The pledges made so far will still result in global warming of at least 2.7 degrees, even if they are all met – much better than the 5C rise we might expect without action but still short of the 2C goal. Experience suggests there is a very big “if”, and negotiators have virtually given up on the idea that the pledges should be legally binding. Shirkers will face no real sanction, other than international opprobrium. And that means a system to check and report what each country does is critical.
But the rules for monitoring remain unfinished. The plans to regularly review and ratchet up the pledges to contain global warming to 2C or lower are not finalised either and will be critical. Developing countries argue they still need more finance. Those details matter.
Since the 2C threshold defines the difference between a civilization struggling to adapt to a warming Earth and a civilization unable to adapt, these voluntary pledges – which likely won’t prevent 2.7C of warming or higher – must be seen as an admission by the world’s leaders that humanity is in for a very, very rough ride ahead.

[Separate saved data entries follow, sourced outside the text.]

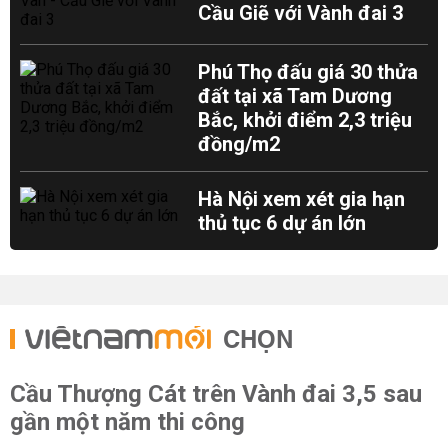
Cầu Giẽ với Vành đai 3
Phú Thọ đấu giá 30 thửa
đất tại xã Tam Dương
Bắc, khởi điểm 2,3 triệu
đồng/m2
Hà Nội xem xét gia hạn
thủ tục 6 dự án lớn
CHỌN
Cầu Thượng Cát trên Vành đai 3,5 sau
gần một năm thi công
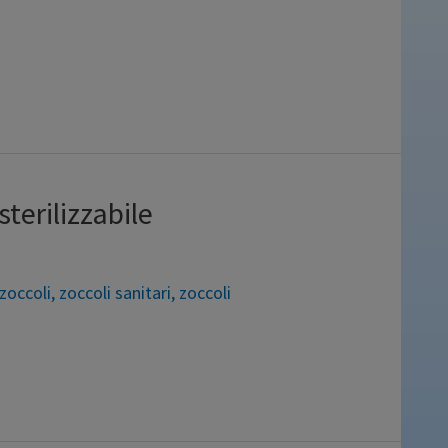
per ogni tipo di lavoro e nella vita
 l’accumulo di liquidi e sporco, facile
ione e opportunamente realizzata per
 piede asciutto. L’innovativo
terilizzabile
zoccoli
,
zoccoli sanitari
,
zoccoli
golabile staccabile, può essere
o in autoclave sino a 134°C. Incluso
Colori vari: avio, bianco, cielo, fucsia,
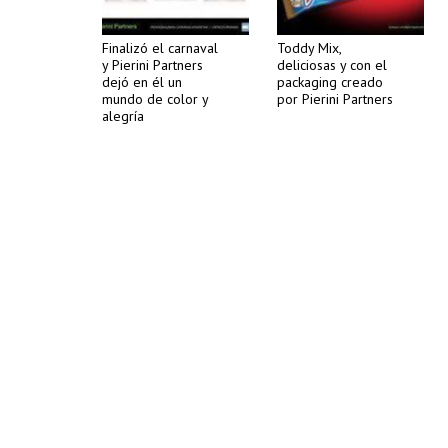
Finalizó el carnaval
Toddy Mix,
y Pierini Partners
deliciosas y con el
dejó en él un
packaging creado
mundo de color y
por Pierini Partners
alegría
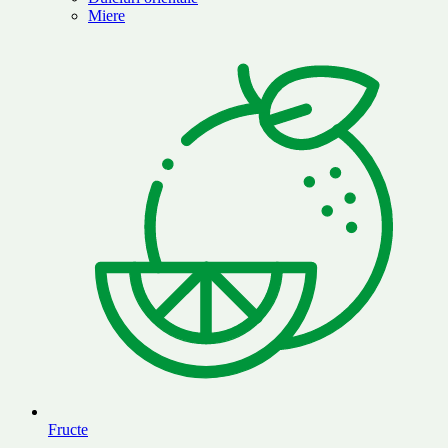
Miere
Fructe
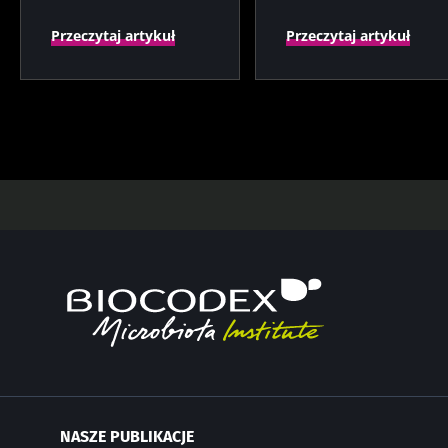
przedwczesnego
porodu
Przeczytaj artykuł
Przeczytaj artykuł
NASZE PUBLIKACJE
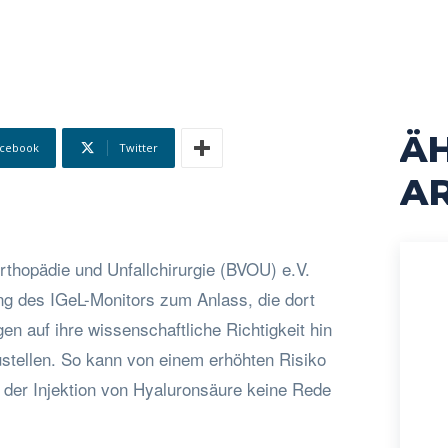
Ä
cebook
Twitter
AR
rthopädie und Unfallchirurgie (BVOU) e.V.
ung des IGeL-Monitors zum Anlass, die dort
en auf ihre wissenschaftliche Richtigkeit hin
ustellen. So kann von einem erhöhten Risiko
der Injektion von Hyaluronsäure keine Rede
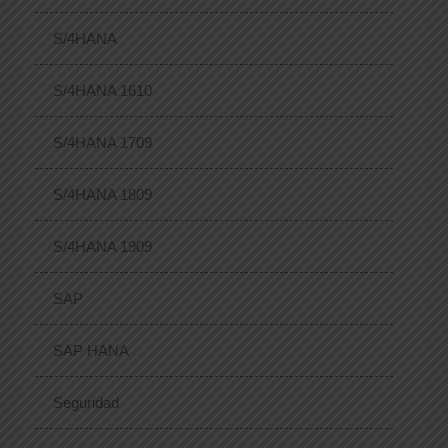
S/4HANA
S/4HANA 1610
S/4HANA 1709
S/4HANA 1809
S/4HANA 1909
SAP
SAP HANA
Seguridad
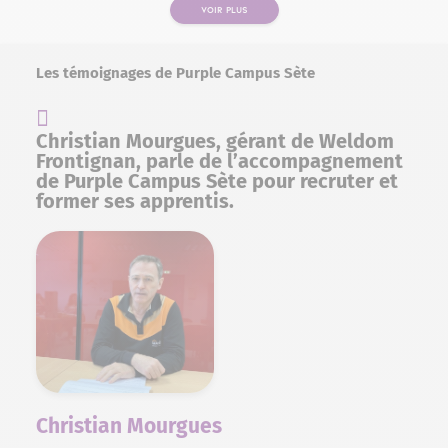
VOIR PLUS
Les témoignages de Purple Campus Sète
Christian Mourgues, gérant de Weldom
Frontignan, parle de l’accompagnement
de Purple Campus Sète pour recruter et
former ses apprentis.
Christian Mourgues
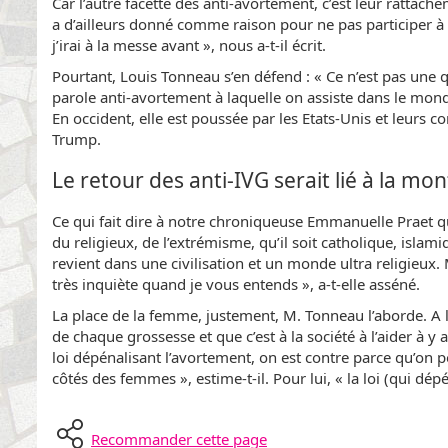
Car l’autre facette des anti-avortement, c’est leur rattach
a d’ailleurs donné comme raison pour ne pas participer à l’é
j’irai à la messe avant », nous a-t-il écrit.
Pourtant, Louis Tonneau s’en défend : « Ce n’est pas une q
parole anti-avortement à laquelle on assiste dans le mond
En occident, elle est poussée par les Etats-Unis et leurs 
Trump.
Le retour des anti-IVG serait lié à la mo
Ce qui fait dire à notre chroniqueuse Emmanuelle Praet qu
du religieux, de l’extrémisme, qu’il soit catholique, isla
revient dans une civilisation et un monde ultra religieux. 
très inquiète quand je vous entends », a-t-elle asséné.
La place de la femme, justement, M. Tonneau l’aborde. A l
de chaque grossesse et que c’est à la société à l’aider à y
loi dépénalisant l’avortement, on est contre parce qu’on 
côtés des femmes », estime-t-il. Pour lui, « la loi (qui dép
Recommander cette page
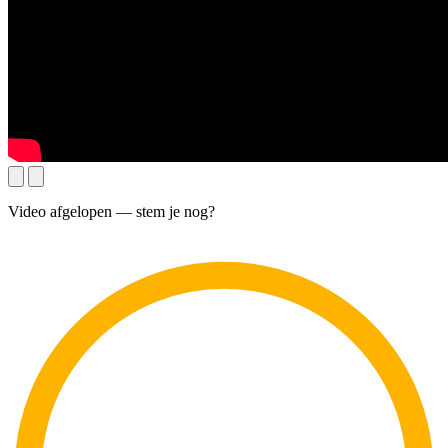
Video afgelopen — stem je nog?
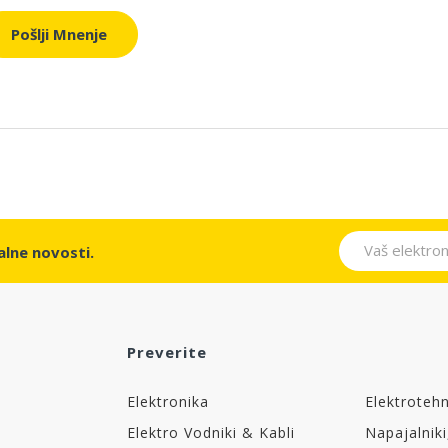
Pošlji Mnenje
lne novosti.
Preverite
Elektronika
Elektroteh
Elektro Vodniki & Kabli
Napajalniki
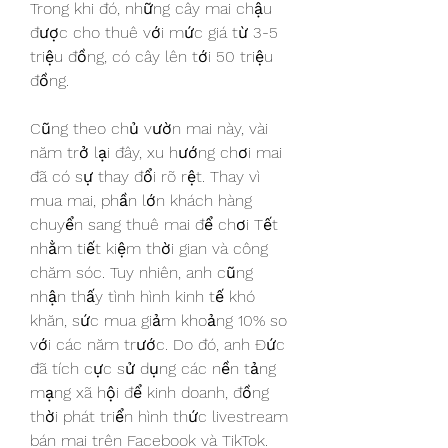
Trong khi đó, những cây mai chậu 
được cho thuê với mức giá từ 3-5 
triệu đồng, có cây lên tới 50 triệu 
đồng.
Cũng theo chủ vườn mai này, vài 
năm trở lại đây, xu hướng chơi mai 
đã có sự thay đổi rõ rệt. Thay vì 
mua mai, phần lớn khách hàng 
chuyển sang thuê mai để chơi Tết 
nhằm tiết kiệm thời gian và công 
chăm sóc. Tuy nhiên, anh cũng 
nhận thấy tình hình kinh tế khó 
khăn, sức mua giảm khoảng 10% so 
với các năm trước. Do đó, anh Đức 
đã tích cực sử dụng các nền tảng 
mạng xã hội để kinh doanh, đồng 
thời phát triển hình thức livestream 
bán mai trên Facebook và TikTok. 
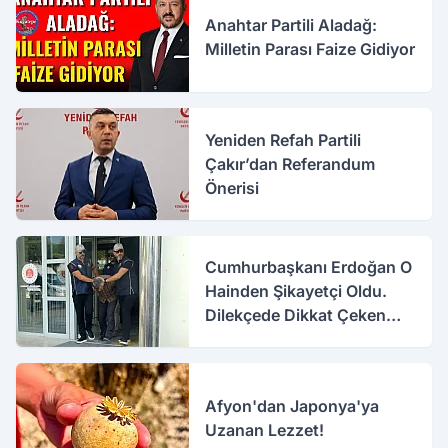
Anahtar Partili Aladağ:
Milletin Parası Faize Gidiyor
Yeniden Refah Partili
Çakır’dan Referandum
Önerisi
Cumhurbaşkanı Erdoğan O
Hainden Şikayetçi Oldu.
Dilekçede Dikkat Çeken
İfadeler
Afyon'dan Japonya'ya
Uzanan Lezzet!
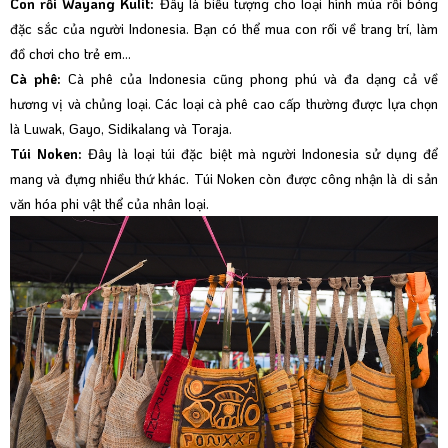
Con rối Wayang Kulit:
Đây là biểu tượng cho loại hình múa rối bóng
đặc sắc của người Indonesia. Bạn có thể mua con rối về trang trí, làm
đồ chơi cho trẻ em…
Cà phê:
Cà phê của Indonesia cũng phong phú và đa dạng cả về
hương vị và chủng loại. Các loại cà phê cao cấp thường được lựa chọn
là Luwak, Gayo, Sidikalang và Toraja.
Túi Noken:
Đây là loại túi đặc biệt mà người Indonesia sử dụng để
mang và đựng nhiều thứ khác. Túi Noken còn được công nhận là di sản
văn hóa phi vật thể của nhân loại.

I do not utter this warning lightly, nor am I alone in issuing it. Facts are facts, and reasonable extrapolations can be derived from them. At least two distressing things are almost certain to happen by mid-century: 1) climate-caused food shortages will collide with population growth in a scenario too melancholy to envision, and 2) conflicts over land, water, and other natural resources will increase the prevalence and extent of destructive wars.
It’s a fair proposition to say that the Paris climate summit attendees are in a no-win situation. But, that’s the hand that was dealt to them. Do they do the right thing, the wrong thing, or do they play it safe and defer real action on climate change to their successors?